## Given information
##############################
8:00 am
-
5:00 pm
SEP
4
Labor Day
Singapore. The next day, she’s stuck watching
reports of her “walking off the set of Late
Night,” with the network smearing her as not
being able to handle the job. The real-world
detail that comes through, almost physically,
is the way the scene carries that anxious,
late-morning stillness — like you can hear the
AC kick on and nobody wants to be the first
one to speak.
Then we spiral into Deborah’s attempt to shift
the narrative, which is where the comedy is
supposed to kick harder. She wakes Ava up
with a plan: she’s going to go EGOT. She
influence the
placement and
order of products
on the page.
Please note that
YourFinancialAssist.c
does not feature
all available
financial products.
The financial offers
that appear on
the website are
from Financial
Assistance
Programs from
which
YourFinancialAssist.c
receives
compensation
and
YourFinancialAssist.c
##############################
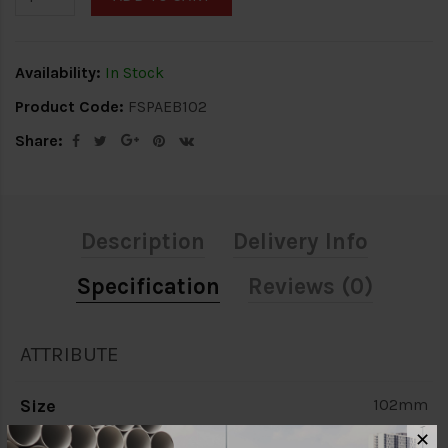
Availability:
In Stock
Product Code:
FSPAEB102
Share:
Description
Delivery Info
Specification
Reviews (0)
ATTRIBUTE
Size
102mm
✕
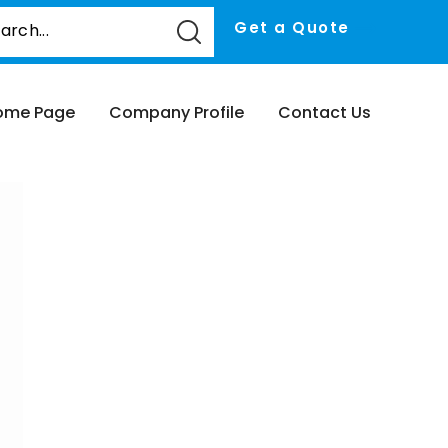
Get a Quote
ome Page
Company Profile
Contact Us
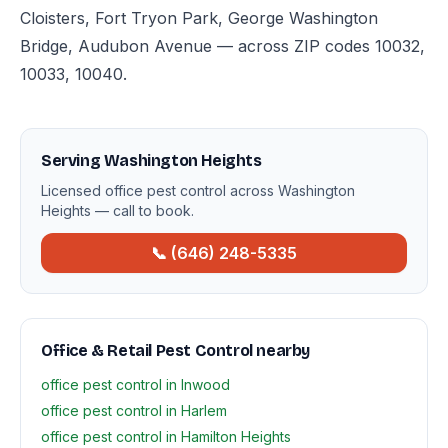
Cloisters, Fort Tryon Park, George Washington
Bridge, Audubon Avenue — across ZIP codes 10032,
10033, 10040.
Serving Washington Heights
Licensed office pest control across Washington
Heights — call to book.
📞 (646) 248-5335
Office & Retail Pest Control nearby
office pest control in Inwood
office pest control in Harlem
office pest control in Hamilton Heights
##############################
## About this task
Gather every line in the records above that contains the word "Washington", and copy each of those lines out. Uppercase and lowercase letters must match.

## Answer box
Cloisters, Fort Tryon Park, George Washington
Serving Washington Heights
Licensed office pest control across Washington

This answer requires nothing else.